Die Keramikschule bekannter machen

MdL Radlmeier im Gespräch mit der neuen Leiterin

13.11.2019 | Landshut.
Landtagsabgeordneter Helmut Radlmeier gratulierte der promovierten Ingenieurin Veronika Märkl zu ihrer neuen Stelle als Leiterin der Keramikschule.
Landtagsabgeordneter Helmut Radlmeier gratulierte der promovierten Ingenieurin Veronika Märkl zu ihrer neuen Stelle als Leiterin der Keramikschule.

Ob aus Fernost oder Europa: Die Keramikschule Landshut ist international berühmt. Doch in der Heimat ist die Schule am Marienplatz eher weniger bekannt. Wie man das ändern könnte, besprachen Landtagsabgeordneter Helmut Radlmeier (CSU) mit der neuen Leiterin der Schule, Dr.-Ing. Veronika Märkl.

Die Keramikerin und promovierte Ingenieurin Veronika Märkl hat Mitte August die Leitung der Keramikschule von Annette Ody übernommen. Ody nannte sie eine Wunschkandidatin für diese Stelle. Veronika Märkl hat sich seitdem gut eingelebt, wie sie dem Landshuter Stimmkreisabgeordneten schilderte. Das ist auch nicht verwunderlich, war sie doch früher selbst Schülerin der Keramikschule. Man merkte dann schnell, dass Veronika Märkl eine Macherin ist. Sie ist eine, die etwas bewegen will.
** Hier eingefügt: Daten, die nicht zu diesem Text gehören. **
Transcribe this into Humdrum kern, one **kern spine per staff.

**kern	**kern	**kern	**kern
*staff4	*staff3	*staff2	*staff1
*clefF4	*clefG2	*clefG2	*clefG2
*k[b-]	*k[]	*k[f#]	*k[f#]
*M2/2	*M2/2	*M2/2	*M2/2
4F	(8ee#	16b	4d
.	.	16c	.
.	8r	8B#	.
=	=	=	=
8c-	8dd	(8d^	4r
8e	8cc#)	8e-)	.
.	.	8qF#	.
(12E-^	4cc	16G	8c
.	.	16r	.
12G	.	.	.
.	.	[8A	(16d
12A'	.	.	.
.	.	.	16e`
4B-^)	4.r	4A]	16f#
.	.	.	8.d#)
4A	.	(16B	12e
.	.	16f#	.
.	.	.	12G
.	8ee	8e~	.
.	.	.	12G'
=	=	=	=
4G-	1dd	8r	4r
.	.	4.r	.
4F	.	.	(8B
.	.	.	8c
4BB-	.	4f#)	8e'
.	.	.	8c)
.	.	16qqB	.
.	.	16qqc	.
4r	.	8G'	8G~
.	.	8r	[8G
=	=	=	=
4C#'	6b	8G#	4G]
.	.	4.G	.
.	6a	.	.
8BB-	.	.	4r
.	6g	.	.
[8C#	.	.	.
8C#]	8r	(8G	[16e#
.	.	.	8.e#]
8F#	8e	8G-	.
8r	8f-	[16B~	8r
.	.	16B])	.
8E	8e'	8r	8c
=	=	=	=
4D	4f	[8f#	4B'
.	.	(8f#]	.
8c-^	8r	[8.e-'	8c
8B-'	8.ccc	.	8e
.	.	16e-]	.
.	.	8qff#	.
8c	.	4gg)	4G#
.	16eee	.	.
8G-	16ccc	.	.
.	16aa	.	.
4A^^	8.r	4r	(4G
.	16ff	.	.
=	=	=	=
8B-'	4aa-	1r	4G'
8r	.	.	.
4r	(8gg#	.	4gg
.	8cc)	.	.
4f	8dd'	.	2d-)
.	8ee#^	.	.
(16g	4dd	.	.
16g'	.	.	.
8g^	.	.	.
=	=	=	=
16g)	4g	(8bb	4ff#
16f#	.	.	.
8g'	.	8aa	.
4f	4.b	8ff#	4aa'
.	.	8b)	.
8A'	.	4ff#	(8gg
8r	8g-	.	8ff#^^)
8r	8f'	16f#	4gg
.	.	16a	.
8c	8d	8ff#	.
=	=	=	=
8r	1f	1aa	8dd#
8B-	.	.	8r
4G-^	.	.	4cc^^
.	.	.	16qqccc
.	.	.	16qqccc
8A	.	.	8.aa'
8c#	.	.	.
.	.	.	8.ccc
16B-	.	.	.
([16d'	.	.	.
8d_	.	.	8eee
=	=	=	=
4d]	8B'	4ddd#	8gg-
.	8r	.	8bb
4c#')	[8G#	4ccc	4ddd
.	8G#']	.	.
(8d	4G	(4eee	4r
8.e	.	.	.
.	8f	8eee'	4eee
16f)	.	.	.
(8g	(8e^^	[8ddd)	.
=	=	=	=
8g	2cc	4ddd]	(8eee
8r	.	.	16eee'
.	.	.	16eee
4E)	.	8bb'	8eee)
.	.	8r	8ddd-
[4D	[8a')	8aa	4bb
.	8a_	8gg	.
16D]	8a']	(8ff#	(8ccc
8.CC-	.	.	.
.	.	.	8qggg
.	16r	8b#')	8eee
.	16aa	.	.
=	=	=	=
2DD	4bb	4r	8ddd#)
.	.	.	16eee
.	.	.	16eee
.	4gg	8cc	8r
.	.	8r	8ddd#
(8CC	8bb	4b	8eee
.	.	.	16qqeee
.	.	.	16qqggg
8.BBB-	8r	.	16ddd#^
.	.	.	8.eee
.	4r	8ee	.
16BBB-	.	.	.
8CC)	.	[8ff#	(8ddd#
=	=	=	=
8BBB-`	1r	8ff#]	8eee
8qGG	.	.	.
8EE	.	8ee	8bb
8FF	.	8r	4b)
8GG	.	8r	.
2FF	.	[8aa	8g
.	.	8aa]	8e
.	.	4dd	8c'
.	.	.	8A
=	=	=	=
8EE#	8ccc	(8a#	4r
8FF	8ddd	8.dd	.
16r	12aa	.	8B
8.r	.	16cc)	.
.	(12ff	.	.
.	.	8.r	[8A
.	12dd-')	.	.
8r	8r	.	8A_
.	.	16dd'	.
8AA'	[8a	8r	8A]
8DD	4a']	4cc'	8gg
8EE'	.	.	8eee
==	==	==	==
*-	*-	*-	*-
Neue Projekte an Land gezogen

So konnte Märkl bereits berichten, dass die Keramikschule Landshut vom 5. bis 17. März 2020 bei der Munich Creative Business Week als Regionalpartner mit dabei ist. Die Munich Creative Business Week ist Deutschlands größte Design-Woche und dient für designaffine Unternehmen, Gestalter und Designagenturen als Plattform. Dank der prominenten Stellung als Regionalpartner wolle man die Keramikstadt Landshut in den Fokus rücken, erläuterte Märkl. Doch damit nicht genug: Aktuell bewerbe sich die Keramikschule um den Zuschlag für das Internationale Keramiksymposium im Jahr 2021 oder auch 2023, verriet Märkl.

Der Landshuter Landtagsabgeordnete Helmut Radlmeier, der im Kunstausschuss des Bayerischen Landtags mitarbeitet, zollte Märkl hierfür seinen Respekt. Die Stelle der Schulleitung sei optimal besetzt worden. Die frischen Ideen würden der Marke Keramikstadt Landshut gut tun. Das sei auch notwendig, war man sich einig. „Die Keramikschule ist in Landshut noch nicht bekannt genug“, fand Radlmeier.

Wie könnte man die Bekanntheit steigern?

Doch wie könnte man den Bekanntheitsgrad dieser hervorragenden Schule noch weiter steigern? Darüber diskutierten Schulleiterin und Abgeordneter. Generell stehe die Schule, aber auch die Keramik selbst in Landshut etwas im Abseits, meinte Radlmeier. Ein erster Schritt, das zu ändern, wäre etwa die Teilnahme der Keramikschule auf dem Haferlmarkt in der Freyung, um sich dort zu präsentieren. Ziel müsse es sein, die Marke Keramikstadt zu stärken und dafür auch in der Innenstadt präsent zu sein, waren Märkl und Radlmeier einer Meinung.

Veronika Märkl ist in Landshut geboren und aufgewachsen. Sie legte ihr Abitur am Gymnasium Seligenthal ab. Danach besuchte sie die Staatliche Berufsfachschule für Keramik Landshut. Sie studierte anschließend Keramik, Glas- und Baustofftechnik an der TU Bergakademie Freiberg. Veronika Märkl promovierte anschließend an der Technischen Universität Berlin. Sie war Stellvertretende Betriebsleiterin der Porzellanfabriken Christian Seltmann und Produktmanagerin beim Baustoff-Hersteller Cemex.